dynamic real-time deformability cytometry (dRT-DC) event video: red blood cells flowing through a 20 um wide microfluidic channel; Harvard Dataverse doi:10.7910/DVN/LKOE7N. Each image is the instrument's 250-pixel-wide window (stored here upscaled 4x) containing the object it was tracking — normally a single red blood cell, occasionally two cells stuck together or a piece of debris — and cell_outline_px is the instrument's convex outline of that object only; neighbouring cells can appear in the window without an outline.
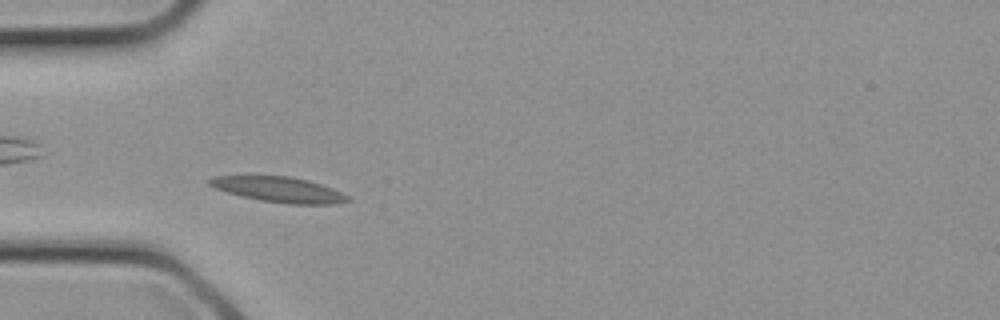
{"species": "common noctule bat (a hibernating species)", "species_latin": "Nyctalus noctula", "temperature_condition": "cold", "stored_images_in_passage": 2, "camera_frame_rate_fps": 3000, "um_per_image_px": 0.085, "animal": {"sex": "female", "body_mass_g": 21.9}, "frame": {"image": 1, "passage_image": 2, "time_ms": 0.333, "image_size_px": [1000, 320], "cell_outline_px": [[352, 200], [332, 204], [288, 204], [260, 200], [228, 192], [216, 188], [208, 184], [208, 180], [216, 176], [288, 176], [308, 180], [332, 188], [348, 196]], "centroid_in_image_um": [23.74, 16.11], "position_along_channel_um": 61.3, "area_um2": 20.06}}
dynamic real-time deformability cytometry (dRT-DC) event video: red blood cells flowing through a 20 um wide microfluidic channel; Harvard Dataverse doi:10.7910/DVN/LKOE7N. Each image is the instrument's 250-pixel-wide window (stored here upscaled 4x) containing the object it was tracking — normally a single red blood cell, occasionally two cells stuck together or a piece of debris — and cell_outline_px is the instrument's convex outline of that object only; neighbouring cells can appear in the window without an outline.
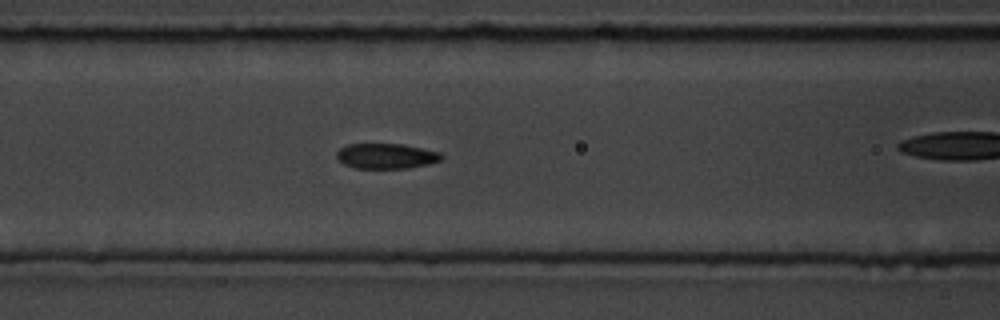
{"species": "common noctule bat (a hibernating species)", "species_latin": "Nyctalus noctula", "temperature_condition": "room temperature", "stored_images_in_passage": 40, "camera_frame_rate_fps": 3000, "um_per_image_px": 0.085, "animal": {"sex": "male", "body_mass_g": 19.5, "forearm_length_mm": 54.6}, "frame": {"image": 1, "passage_image": 18, "time_ms": 5.667, "image_size_px": [1000, 320], "cell_outline_px": [[444, 156], [440, 160], [428, 164], [408, 168], [352, 168], [344, 164], [336, 156], [336, 152], [340, 148], [348, 144], [404, 144], [440, 152]], "centroid_in_image_um": [32.83, 13.26], "position_along_channel_um": 133.8, "area_um2": 15.43}}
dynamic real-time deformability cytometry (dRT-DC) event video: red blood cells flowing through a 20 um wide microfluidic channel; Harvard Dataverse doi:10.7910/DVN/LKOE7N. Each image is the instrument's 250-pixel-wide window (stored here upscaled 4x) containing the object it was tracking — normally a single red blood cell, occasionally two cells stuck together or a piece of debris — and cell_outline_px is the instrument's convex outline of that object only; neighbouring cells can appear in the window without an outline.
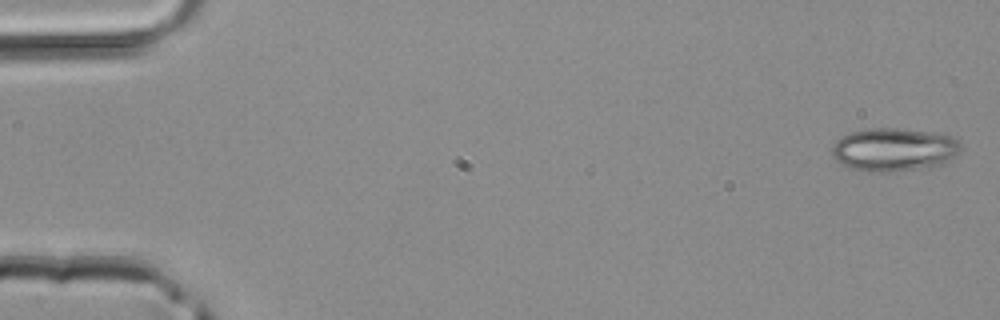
{"species": "common noctule bat (a hibernating species)", "species_latin": "Nyctalus noctula", "temperature_condition": "room temperature", "stored_images_in_passage": 4, "camera_frame_rate_fps": 3000, "um_per_image_px": 0.085, "animal": {"sex": "male", "body_mass_g": 20.4}, "frame": {"image": 1, "passage_image": 1, "time_ms": 0.0, "image_size_px": [1000, 320], "cell_outline_px": [[960, 148], [944, 164], [928, 168], [888, 172], [868, 172], [852, 168], [836, 160], [832, 156], [832, 144], [840, 136], [864, 128], [904, 128], [952, 136], [960, 144]], "centroid_in_image_um": [75.94, 12.71], "position_along_channel_um": 9.1, "area_um2": 32.54}}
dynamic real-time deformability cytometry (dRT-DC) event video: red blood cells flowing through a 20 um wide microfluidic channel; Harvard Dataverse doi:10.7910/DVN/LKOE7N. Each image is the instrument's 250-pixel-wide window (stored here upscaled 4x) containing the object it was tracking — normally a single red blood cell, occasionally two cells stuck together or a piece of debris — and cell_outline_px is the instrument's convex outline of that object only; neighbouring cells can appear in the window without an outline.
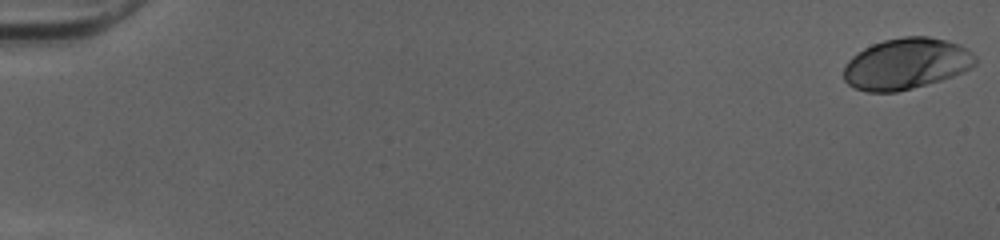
{"species": "human", "species_latin": "Homo sapiens", "temperature_condition": "cold", "stored_images_in_passage": 52, "camera_frame_rate_fps": 3000, "um_per_image_px": 0.085, "donor": {"sex": "female"}, "frame": {"image": 1, "passage_image": 1, "time_ms": 0.0, "image_size_px": [1000, 240], "cell_outline_px": [[976, 64], [972, 68], [952, 76], [940, 80], [912, 88], [896, 92], [868, 92], [856, 88], [848, 84], [844, 80], [844, 68], [848, 60], [852, 56], [864, 48], [872, 44], [884, 40], [904, 36], [928, 36], [944, 40], [956, 44], [972, 52], [976, 56]], "centroid_in_image_um": [77.02, 5.42], "position_along_channel_um": 8.0, "area_um2": 39.02}}
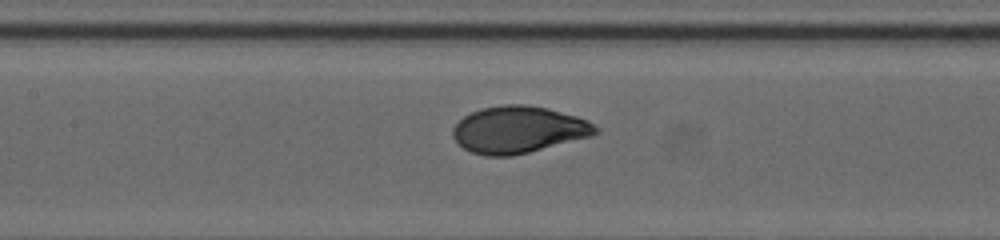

------------

• _Your goal_
Can you repeat every record above exactly, apart from the pictures?

• _Solution to the problem_
dynamic real-time deformability cytometry (dRT-DC) event video: red blood cells flowing through a 20 um wide microfluidic channel; Harvard Dataverse doi:10.7910/DVN/LKOE7N. Each image is the instrument's 250-pixel-wide window (stored here upscaled 4x) containing the object it was tracking — normally a single red blood cell, occasionally two cells stuck together or a piece of debris — and cell_outline_px is the instrument's convex outline of that object only; neighbouring cells can appear in the window without an outline.
{"species": "common noctule bat (a hibernating species)", "species_latin": "Nyctalus noctula", "temperature_condition": "cold", "stored_images_in_passage": 2, "camera_frame_rate_fps": 3000, "um_per_image_px": 0.085, "animal": {"sex": "female", "body_mass_g": 21.9}, "frame": {"image": 1, "passage_image": 2, "time_ms": 0.333, "image_size_px": [1000, 320], "cell_outline_px": [[352, 200], [332, 204], [288, 204], [260, 200], [228, 192], [216, 188], [208, 184], [208, 180], [216, 176], [288, 176], [308, 180], [332, 188], [348, 196]], "centroid_in_image_um": [23.74, 16.11], "position_along_channel_um": 61.3, "area_um2": 20.06}}
dynamic real-time deformability cytometry (dRT-DC) event video: red blood cells flowing through a 20 um wide microfluidic channel; Harvard Dataverse doi:10.7910/DVN/LKOE7N. Each image is the instrument's 250-pixel-wide window (stored here upscaled 4x) containing the object it was tracking — normally a single red blood cell, occasionally two cells stuck together or a piece of debris — and cell_outline_px is the instrument's convex outline of that object only; neighbouring cells can appear in the window without an outline.
{"species": "common noctule bat (a hibernating species)", "species_latin": "Nyctalus noctula", "temperature_condition": "room temperature", "stored_images_in_passage": 40, "camera_frame_rate_fps": 3000, "um_per_image_px": 0.085, "animal": {"sex": "male", "body_mass_g": 19.5, "forearm_length_mm": 54.6}, "frame": {"image": 1, "passage_image": 18, "time_ms": 5.667, "image_size_px": [1000, 320], "cell_outline_px": [[444, 156], [440, 160], [428, 164], [408, 168], [352, 168], [344, 164], [336, 156], [336, 152], [340, 148], [348, 144], [404, 144], [440, 152]], "centroid_in_image_um": [32.83, 13.26], "position_along_channel_um": 133.8, "area_um2": 15.43}}
dynamic real-time deformability cytometry (dRT-DC) event video: red blood cells flowing through a 20 um wide microfluidic channel; Harvard Dataverse doi:10.7910/DVN/LKOE7N. Each image is the instrument's 250-pixel-wide window (stored here upscaled 4x) containing the object it was tracking — normally a single red blood cell, occasionally two cells stuck together or a piece of debris — and cell_outline_px is the instrument's convex outline of that object only; neighbouring cells can appear in the window without an outline.
{"species": "common noctule bat (a hibernating species)", "species_latin": "Nyctalus noctula", "temperature_condition": "room temperature", "stored_images_in_passage": 4, "camera_frame_rate_fps": 3000, "um_per_image_px": 0.085, "animal": {"sex": "male", "body_mass_g": 20.4}, "frame": {"image": 1, "passage_image": 1, "time_ms": 0.0, "image_size_px": [1000, 320], "cell_outline_px": [[960, 148], [944, 164], [928, 168], [888, 172], [868, 172], [852, 168], [836, 160], [832, 156], [832, 144], [840, 136], [864, 128], [904, 128], [952, 136], [960, 144]], "centroid_in_image_um": [75.94, 12.71], "position_along_channel_um": 9.1, "area_um2": 32.54}}
dynamic real-time deformability cytometry (dRT-DC) event video: red blood cells flowing through a 20 um wide microfluidic channel; Harvard Dataverse doi:10.7910/DVN/LKOE7N. Each image is the instrument's 250-pixel-wide window (stored here upscaled 4x) containing the object it was tracking — normally a single red blood cell, occasionally two cells stuck together or a piece of debris — and cell_outline_px is the instrument's convex outline of that object only; neighbouring cells can appear in the window without an outline.
{"species": "human", "species_latin": "Homo sapiens", "temperature_condition": "cold", "stored_images_in_passage": 52, "camera_frame_rate_fps": 3000, "um_per_image_px": 0.085, "donor": {"sex": "female"}, "frame": {"image": 1, "passage_image": 1, "time_ms": 0.0, "image_size_px": [1000, 240], "cell_outline_px": [[976, 64], [972, 68], [952, 76], [940, 80], [912, 88], [896, 92], [868, 92], [856, 88], [848, 84], [844, 80], [844, 68], [848, 60], [852, 56], [864, 48], [872, 44], [884, 40], [904, 36], [928, 36], [944, 40], [956, 44], [972, 52], [976, 56]], "centroid_in_image_um": [77.02, 5.42], "position_along_channel_um": 8.0, "area_um2": 39.02}}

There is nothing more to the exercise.